Try it: Omit all images, then repeat exactly the lines below from the one containing "right shoulder: (487, 275)" through the one containing "left elbow: (414, 287)", both ends included.

Material shown:
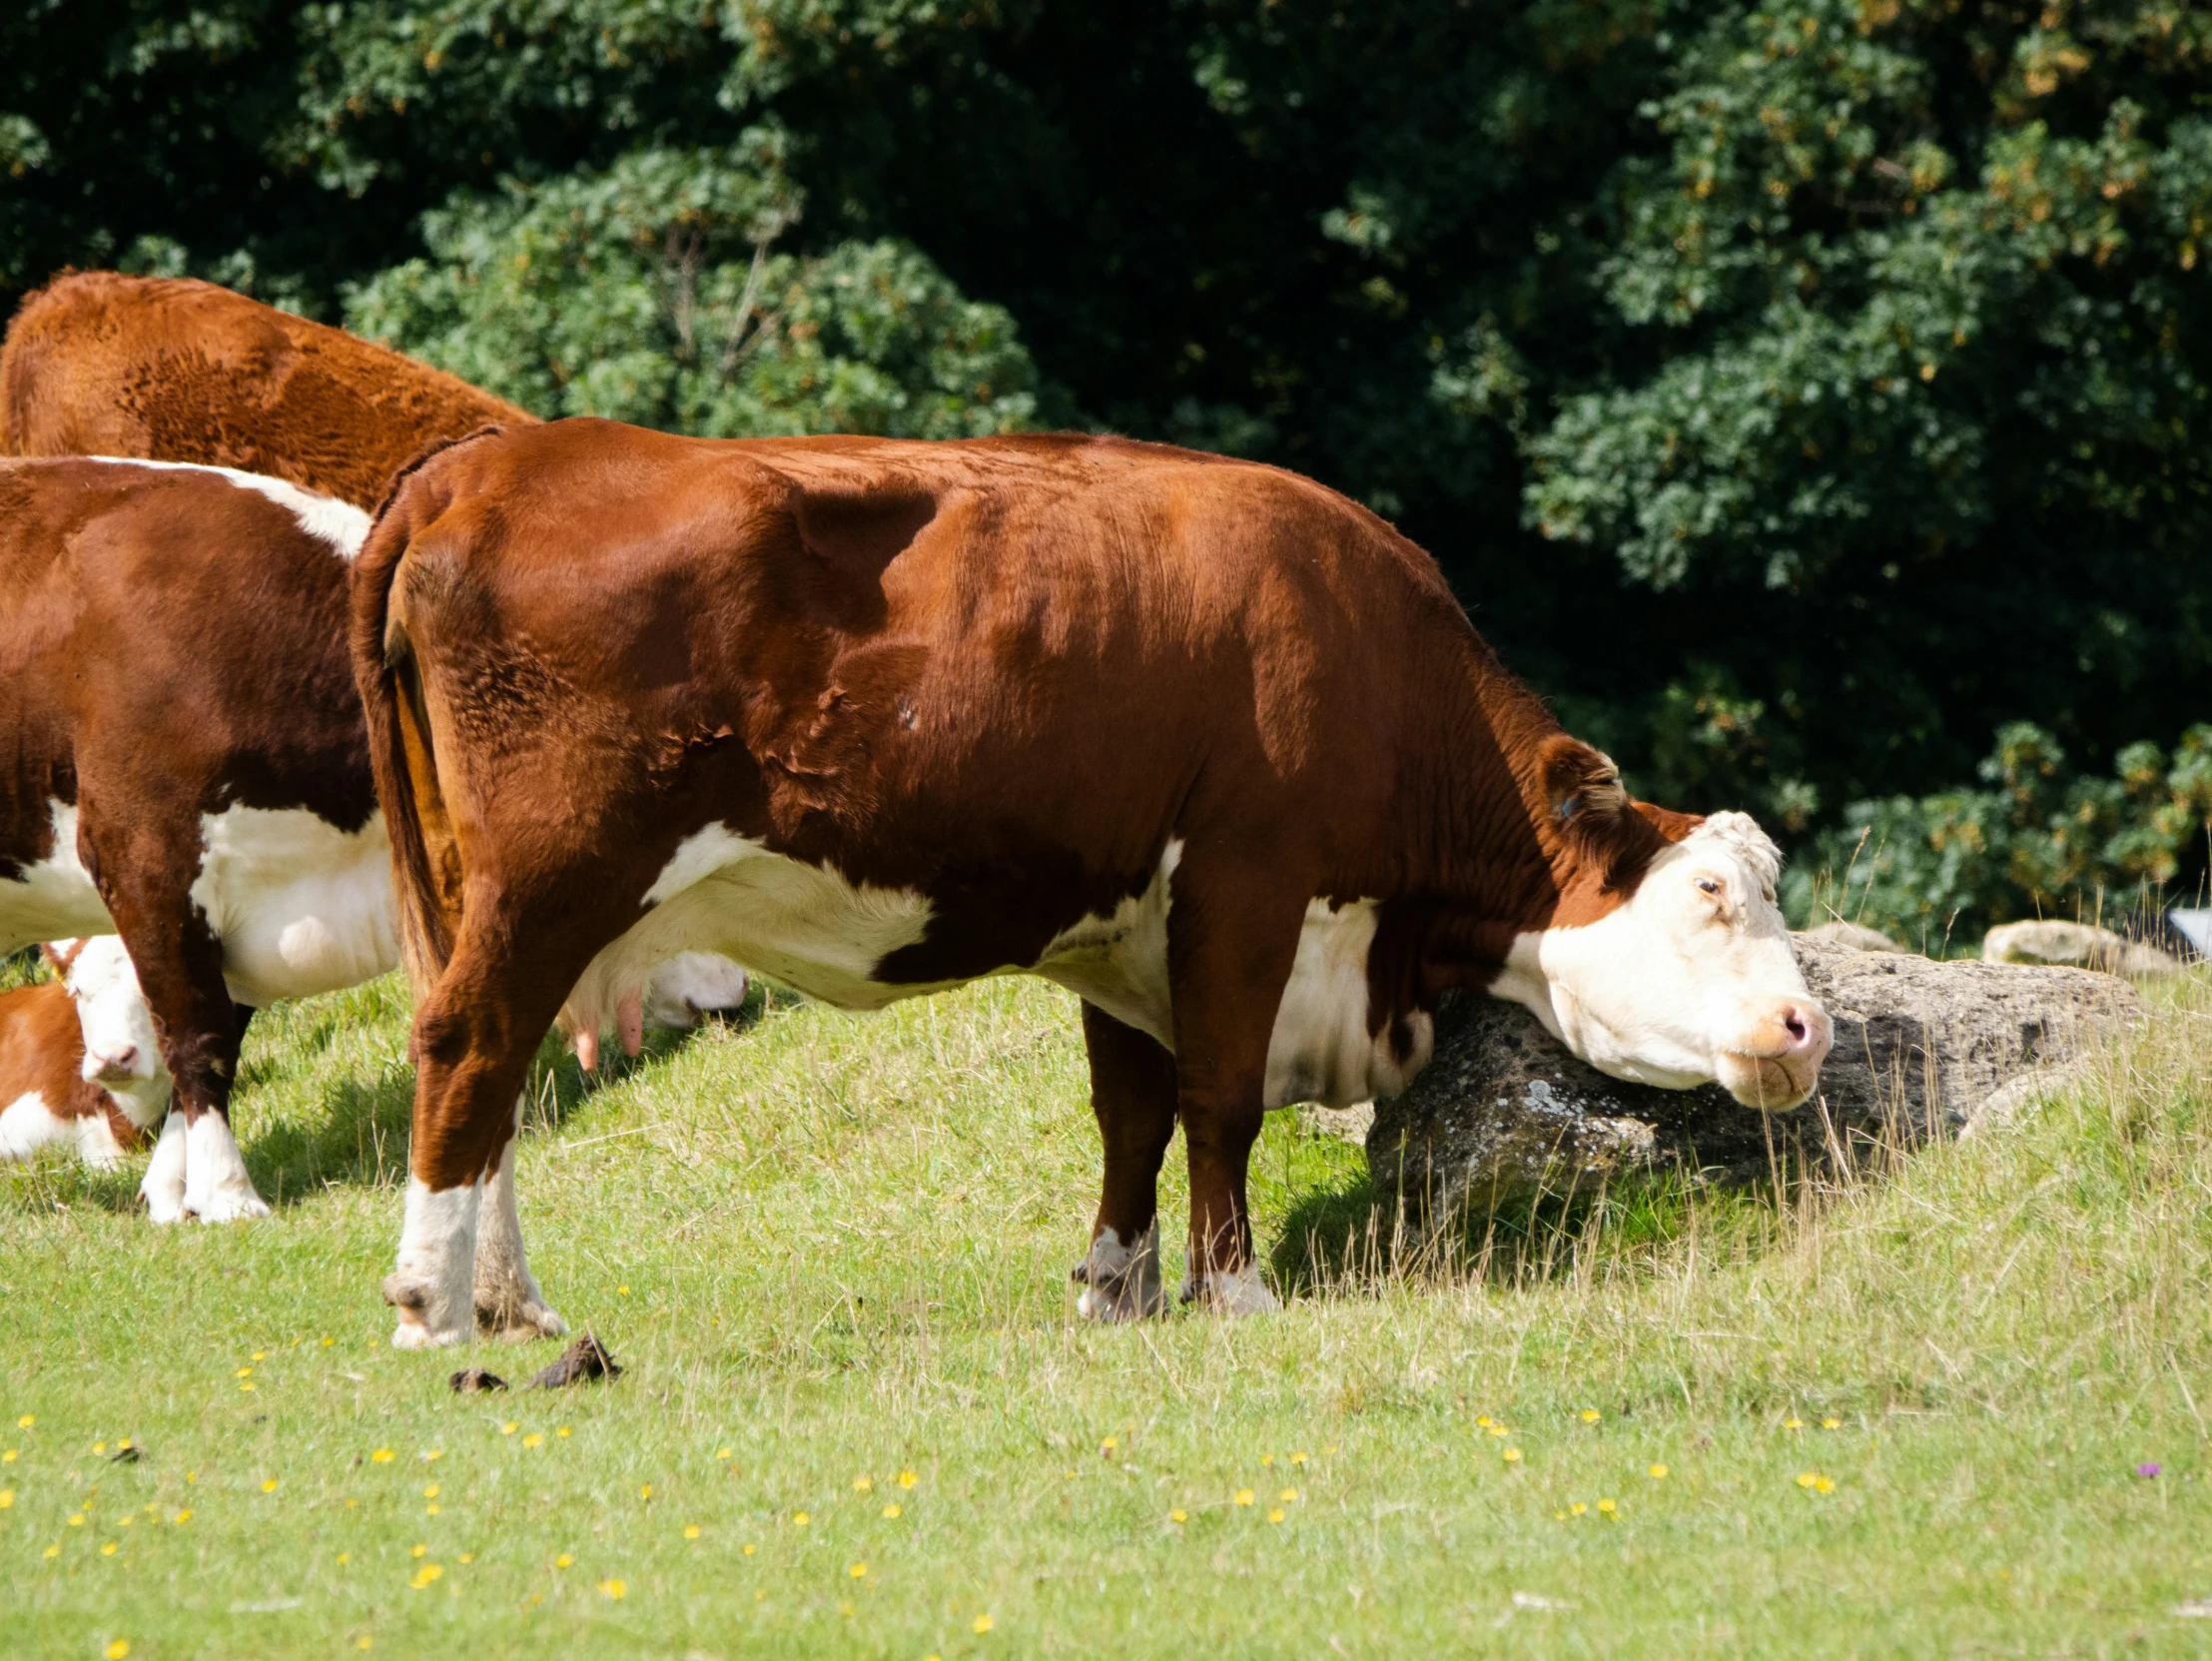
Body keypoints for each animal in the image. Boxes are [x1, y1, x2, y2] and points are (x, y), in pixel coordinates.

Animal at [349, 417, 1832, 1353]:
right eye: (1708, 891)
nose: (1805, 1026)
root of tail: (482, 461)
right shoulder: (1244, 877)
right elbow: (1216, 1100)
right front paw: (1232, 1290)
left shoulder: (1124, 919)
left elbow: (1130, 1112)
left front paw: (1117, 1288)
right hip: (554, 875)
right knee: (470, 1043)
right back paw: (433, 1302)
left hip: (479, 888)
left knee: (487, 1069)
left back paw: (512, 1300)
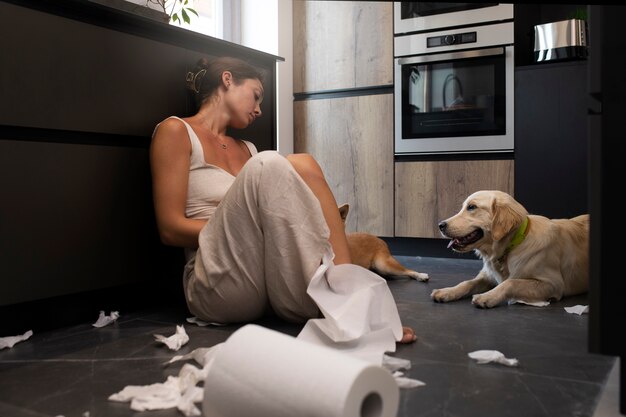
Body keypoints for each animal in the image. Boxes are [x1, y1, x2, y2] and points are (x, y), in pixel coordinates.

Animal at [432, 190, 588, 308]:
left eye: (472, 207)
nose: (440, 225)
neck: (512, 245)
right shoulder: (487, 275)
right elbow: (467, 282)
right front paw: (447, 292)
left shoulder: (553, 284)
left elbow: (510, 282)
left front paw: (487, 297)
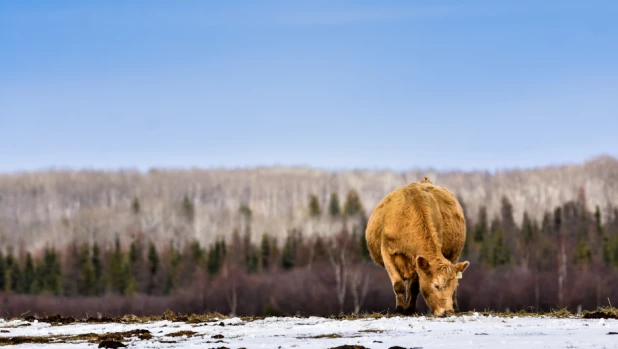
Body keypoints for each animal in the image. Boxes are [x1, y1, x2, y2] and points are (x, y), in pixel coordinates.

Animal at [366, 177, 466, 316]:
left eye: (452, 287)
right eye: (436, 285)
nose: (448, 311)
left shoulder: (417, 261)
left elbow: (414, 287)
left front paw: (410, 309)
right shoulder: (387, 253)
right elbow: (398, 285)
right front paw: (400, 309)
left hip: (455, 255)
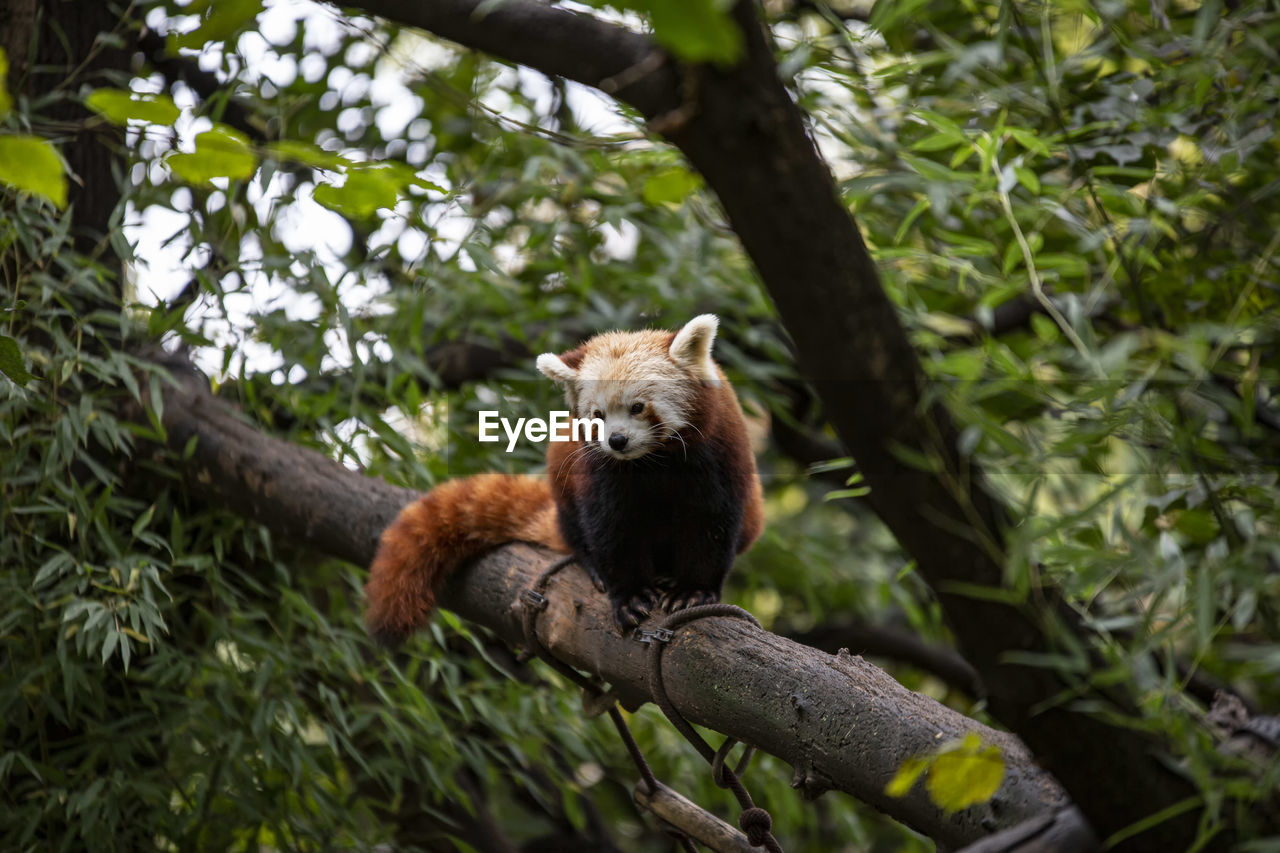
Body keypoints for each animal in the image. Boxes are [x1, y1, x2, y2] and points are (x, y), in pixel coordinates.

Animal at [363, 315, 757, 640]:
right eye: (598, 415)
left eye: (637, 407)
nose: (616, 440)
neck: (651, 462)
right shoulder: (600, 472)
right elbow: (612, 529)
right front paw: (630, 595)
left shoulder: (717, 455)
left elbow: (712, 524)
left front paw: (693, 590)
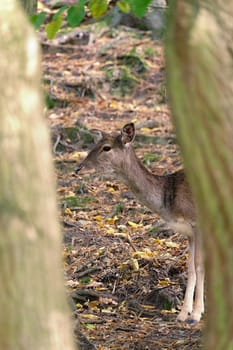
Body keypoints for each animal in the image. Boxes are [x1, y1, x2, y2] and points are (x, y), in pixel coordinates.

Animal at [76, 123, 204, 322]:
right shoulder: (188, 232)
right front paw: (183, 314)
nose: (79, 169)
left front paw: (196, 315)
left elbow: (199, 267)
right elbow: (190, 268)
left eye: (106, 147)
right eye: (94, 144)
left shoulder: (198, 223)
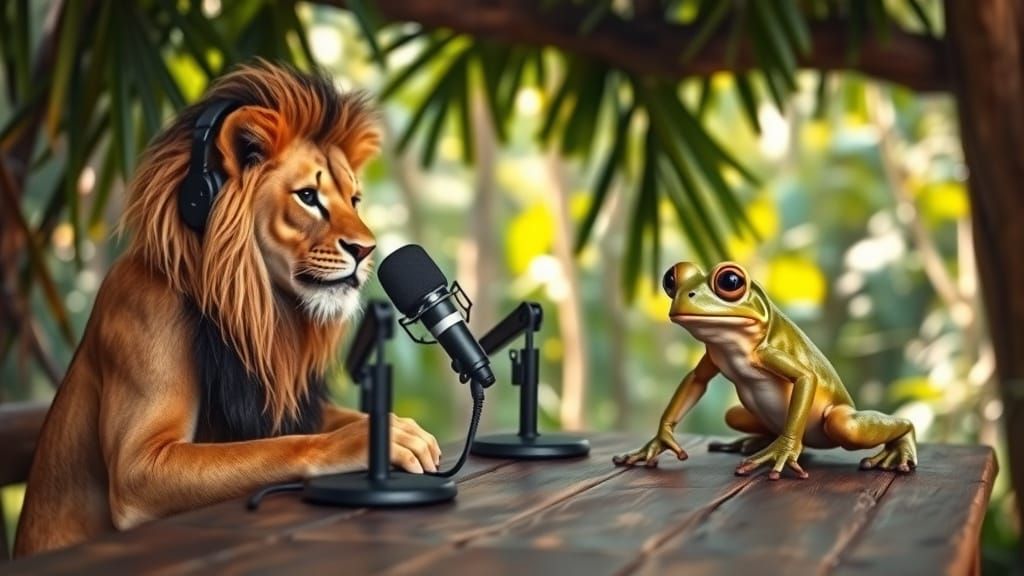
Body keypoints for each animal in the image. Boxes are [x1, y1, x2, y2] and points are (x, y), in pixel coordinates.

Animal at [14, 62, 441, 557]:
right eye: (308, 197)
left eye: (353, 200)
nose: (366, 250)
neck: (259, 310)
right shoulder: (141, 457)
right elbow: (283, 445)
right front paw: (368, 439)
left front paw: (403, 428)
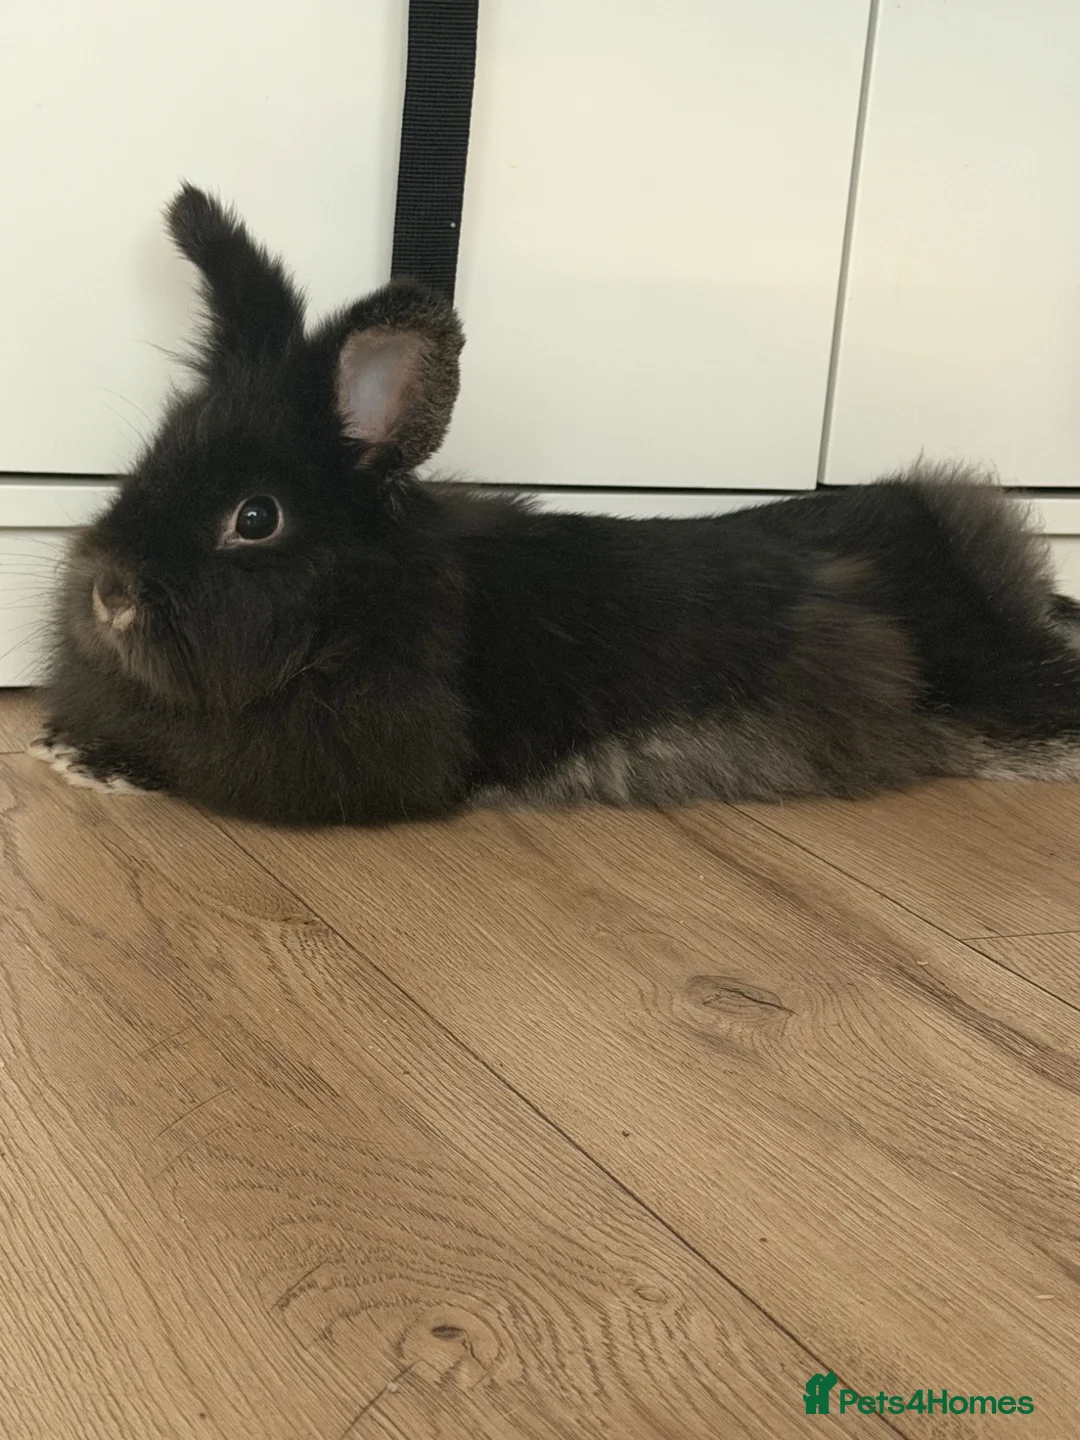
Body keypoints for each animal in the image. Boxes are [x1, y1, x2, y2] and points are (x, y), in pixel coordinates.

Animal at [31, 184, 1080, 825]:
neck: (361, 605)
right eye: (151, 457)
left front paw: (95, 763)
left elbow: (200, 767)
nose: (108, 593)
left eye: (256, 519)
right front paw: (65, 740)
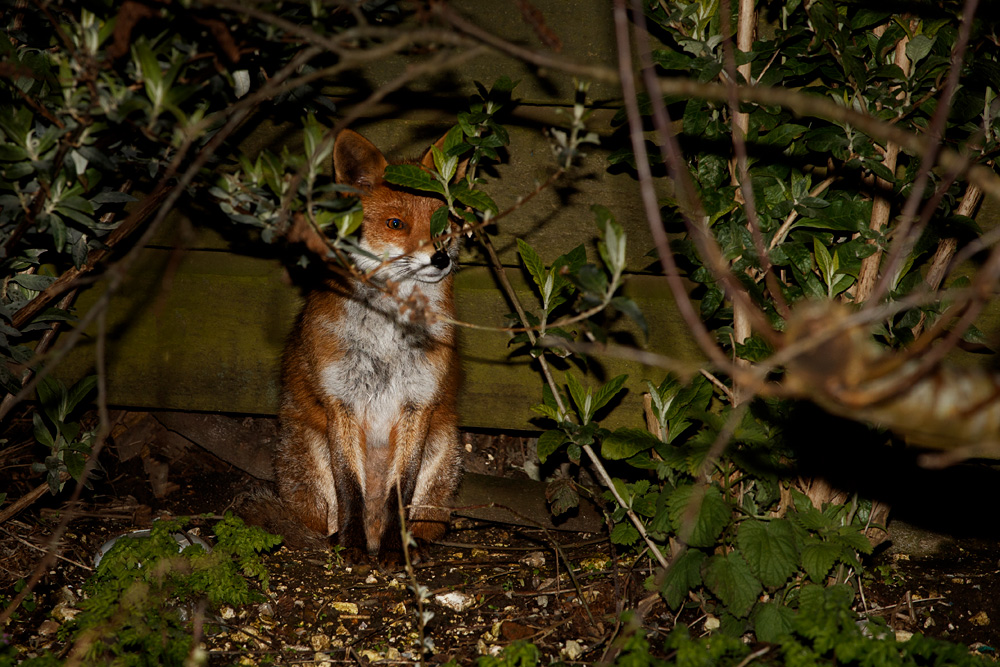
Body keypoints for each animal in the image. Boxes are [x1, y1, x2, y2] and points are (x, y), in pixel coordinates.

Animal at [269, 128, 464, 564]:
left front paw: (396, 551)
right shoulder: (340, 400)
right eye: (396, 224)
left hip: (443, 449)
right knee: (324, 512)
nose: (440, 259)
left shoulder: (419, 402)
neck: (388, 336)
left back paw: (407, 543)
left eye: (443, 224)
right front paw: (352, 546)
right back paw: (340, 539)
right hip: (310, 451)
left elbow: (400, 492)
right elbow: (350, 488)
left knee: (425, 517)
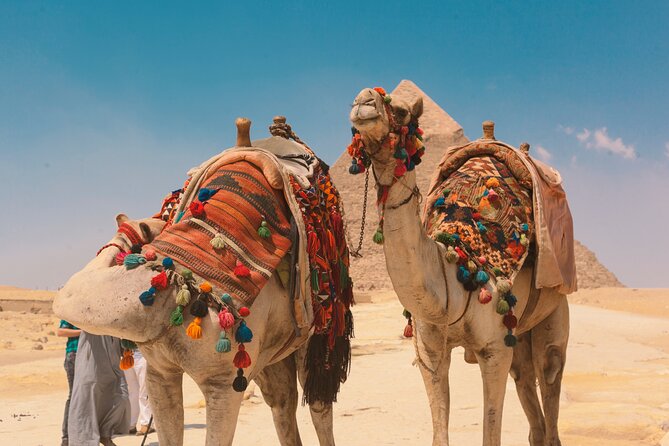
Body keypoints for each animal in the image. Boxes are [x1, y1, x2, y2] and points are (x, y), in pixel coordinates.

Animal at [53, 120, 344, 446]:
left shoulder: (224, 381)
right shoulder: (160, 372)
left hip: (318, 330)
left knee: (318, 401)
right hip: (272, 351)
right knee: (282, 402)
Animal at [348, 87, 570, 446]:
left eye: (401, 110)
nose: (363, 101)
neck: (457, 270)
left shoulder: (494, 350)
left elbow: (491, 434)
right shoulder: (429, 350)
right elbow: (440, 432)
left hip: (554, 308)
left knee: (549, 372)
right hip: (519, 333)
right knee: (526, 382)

Response to the task:
right shoulder: (487, 275)
right elbow: (467, 282)
right front paw: (447, 292)
left shoulder: (553, 284)
left elbow: (510, 282)
left front paw: (487, 297)
Body keypoints for each animal in the image. Boxes are [x1, y1, x2, y2] and points are (x, y), in pixel coordinates.

Animal at [366, 177, 466, 316]:
left eye: (452, 287)
right eye: (436, 285)
nose: (448, 311)
left shoulder: (417, 261)
left elbow: (414, 287)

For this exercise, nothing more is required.